Half of health professionals felt they did not have adequate Personal Protective Equipment, according to a survey by the Human Sciences Research Council (HSRC), in partnership with the University of KwaZulu-Natal’s Nelson R Mandela School of Medicine.
More frightening though, is that the survey found that nearly half of respondents didn’t know the incubation period of the disease, or its method of transmission.
The survey, which looked at the impact of Covid-19 on health workers, was conducted from April 11, 2020, to May 7, 2020 and aimed to ascertain the impact of the pandemic on the country’s health workers both physically and emotionally.
The survey which reached at least 7 607 respondents, has medical experts saying sources of information remain pivotal in remaining at an advantage against the pandemic.
Professor Khangelani Zuma who coordinated a webinar on the findings on Thursday elaborated on surveys put forward by the Human Science Research Council.
In the presentation, it was highlighted that health professionals indicated their lack of confidence in the availability and accessibility of personal protective equipment (PPE). This led to a perceived risk remaining high and confidence in the correct use of PPE remaining low.
Globally, more than 90 000 healthcare workers are thought to be infected with Covid-19 with more than 600 deaths recorded.
According to the Department of Health, at least 24 000 health workers have tested positive with more than 100 losing their lives.
“Due to the impact of the virus on frontline workers, HSRC and UKZN conducted ‘Front line talk’: A national survey of South African health care workers’ response to Covid-19, which reached at least 7607 health care workers over the age of 18 years in all nine provinces of South Africa.”
The survey looked at some of the following issues:
· Training received to respond to Covid-19
· Levels of knowledge, awareness and attitudes to Covid-19
· The use and access to Personal Protective Equipment (PPE) in the workplace
· Perceptions of risk in the workplace
· Concerns in relation to Covid-19
· Health and psychosocial wellbeing of the respondent
A total of 7 607 healthcare professionals participated in the survey, four in five participants were female, three in five were black African, three, of five participants came from urban formal areas, with half of the participants coming from most affected provinces Gauteng Western Cape KwaZulu-Natal and Eastern Cape.

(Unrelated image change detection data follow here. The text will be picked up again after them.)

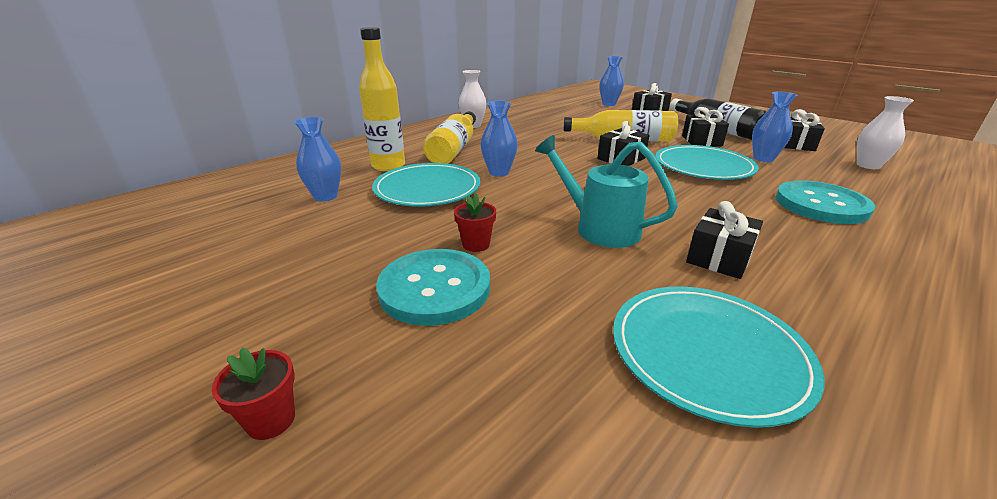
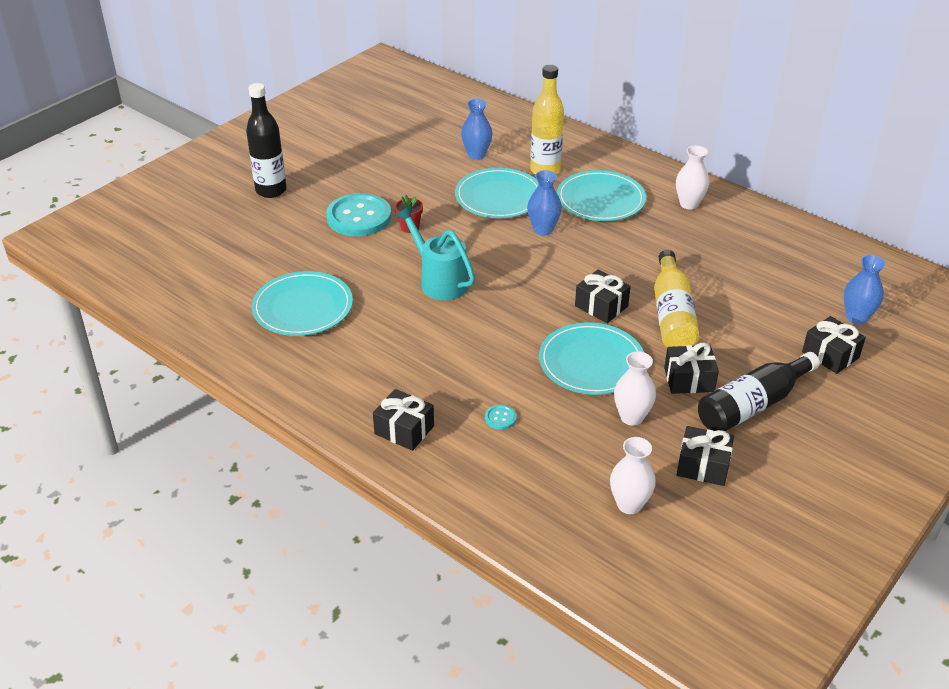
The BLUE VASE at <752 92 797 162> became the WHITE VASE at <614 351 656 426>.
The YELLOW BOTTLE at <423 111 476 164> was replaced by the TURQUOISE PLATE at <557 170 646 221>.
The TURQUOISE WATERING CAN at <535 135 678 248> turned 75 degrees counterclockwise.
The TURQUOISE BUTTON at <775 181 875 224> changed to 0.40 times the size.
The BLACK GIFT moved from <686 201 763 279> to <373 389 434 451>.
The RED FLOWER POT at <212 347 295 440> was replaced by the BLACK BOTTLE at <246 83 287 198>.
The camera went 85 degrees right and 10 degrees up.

About two in five participants did not know the correct Covid-19 incubation period, three in four health professionals categorically identified contact with contaminated surfaces as a mode of transmission, with two in five incorrectly identifying Covid-19 as being airborne.
Overall half of the healthcare professionals were confident on their knowledge about the pandemic.
Two-thirds of health professionals received some form of Covid-19 training, with only one in two trained in treatment guidelines and one in four in declaring patients as recovered.
“There remained a large difference in training received between medical verses nurse practitioners on treatment guidelines.
Perception of Risk
There was risk perception which remained very low in Gauteng and Western Cape.
“These are the provinces with the highest proportions of health professionals who work in urban formal settings. i.e. 84% of Gauteng participants worked in urban formal areas, 78% of WC participants worked in urban formal areas.
· Risk perception is highest in North West and Free State.
· Three-quarters of health professionals felt that their occupation placed them at higher risk.
· A third of health professionals felt that where they worked put them at greater risk.
· Two-thirds felt that the general population are not following the transmission guidelines and therefore putting health professionals at risk and over half of health professionals felt they did not have adequate PPE, which placed them at risk.
Fear of underlying health conditions which may place some health workers at risk remained some of the concerns.
Overall, over two-thirds of participants expressed the need for all forms of PPE, signalling that overall confidence in the use of PPE was low.
Other findings were:
· The level of concern for health and wellbeing was significantly different by profession.
· Nearly half of nursing practitioners were extremely concerned about family members and personal health.
· Two in five health professionals have extreme concern for their family’s wellbeing, whilst one in five health professionals have extreme concern for their own personal wellbeing.
Nurses reported the lowest general health and wellbeing compared to medical practitioners and other health care professionals.